Николай Васильевич Успенский
– Ну, новый чернский помещик, до свидания! – говорил мне Иван Сергеевич. – Дяде своему я написал что следует… Вы отправляйтесь прямо к нему, так как он заведует всеми моими имениями… Он живет в селе Спасском, Лутовинове тож… Человек он, вообще говоря, так себе… но не дай Бог с ним куда-нибудь ездить… Без умолку пристает к кучеру: «Что это у тебя коренная голову-то высоко загнула? Ты почему распорядился не подвязать ей хвост? А отчего пристяжная у тебя прихрамывает? Подстегни-ко ее хорошенько кнутом!..» и т. д.
К сожалению, ни Иван Сергеевич, ни я не могли предвидеть, что эта покупка земли вела меня к неизбежной гибели. Заручившись письмом Тургенева, я должен был устраивать фестиваль среди моих родственников и знакомых, которые все без исключения восторгались моим умением «обделывать дела»!
– Вот так молодец! – приветствовали они меня, – отхватил себе 30 десятин в долг и сделался помещиком!

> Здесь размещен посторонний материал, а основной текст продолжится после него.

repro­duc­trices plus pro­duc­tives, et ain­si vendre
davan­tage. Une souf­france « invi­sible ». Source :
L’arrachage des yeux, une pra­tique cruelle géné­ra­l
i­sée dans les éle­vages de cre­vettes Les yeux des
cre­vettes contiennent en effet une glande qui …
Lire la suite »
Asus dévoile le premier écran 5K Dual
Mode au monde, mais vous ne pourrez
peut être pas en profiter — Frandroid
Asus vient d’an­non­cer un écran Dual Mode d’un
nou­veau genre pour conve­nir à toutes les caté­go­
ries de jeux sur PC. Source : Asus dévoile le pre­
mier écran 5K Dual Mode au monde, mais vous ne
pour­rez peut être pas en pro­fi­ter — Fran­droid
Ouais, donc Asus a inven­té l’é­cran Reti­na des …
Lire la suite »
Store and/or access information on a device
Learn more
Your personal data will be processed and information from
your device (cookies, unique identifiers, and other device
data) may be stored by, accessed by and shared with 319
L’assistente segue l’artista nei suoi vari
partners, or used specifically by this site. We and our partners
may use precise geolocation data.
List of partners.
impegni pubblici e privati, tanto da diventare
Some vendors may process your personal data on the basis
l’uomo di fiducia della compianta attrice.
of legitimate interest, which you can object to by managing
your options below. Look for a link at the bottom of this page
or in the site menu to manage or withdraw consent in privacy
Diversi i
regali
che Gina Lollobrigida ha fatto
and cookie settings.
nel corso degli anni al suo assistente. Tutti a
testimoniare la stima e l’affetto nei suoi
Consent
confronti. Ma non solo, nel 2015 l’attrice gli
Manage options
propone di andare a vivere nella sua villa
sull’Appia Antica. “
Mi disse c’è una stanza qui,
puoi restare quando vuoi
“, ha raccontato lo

Мой отец при встрече с каждым возвещал громогласно:
– Дьякон! Ты слышал, мой Николай сделался помещиком! Эй, дьячок! Ты знаешь новость?
– Какую?
– Про моего Николая? Он, брат, теперь сделался помещиком Чернского уезда… его голой рукой не хватай… а я думал, что из него ничего путного не выйдет!.. Зайди, выпей рюмочку!..
– Ну, Николай, – говорил мне отец при моем отъезде в Спасское для совершения купчей крепости, – выбирай себе землю с лугом и, если можно, с рекой… Потому что для скотины это хорошо…
– Да и для домашней птицы, например, для гусей и уток, – подхватила мать, – тоже полезно…
– Луг для гусей не идет, – возразил отец, расчесывая деревянной гребенкой свою седую бороду, – гусь самая вредная птица для лугов… Отчего же им, где ни посмотришь, заламывают крылья?
– Пожалуй, ты скажешь, и свиней и поросят водить нельзя?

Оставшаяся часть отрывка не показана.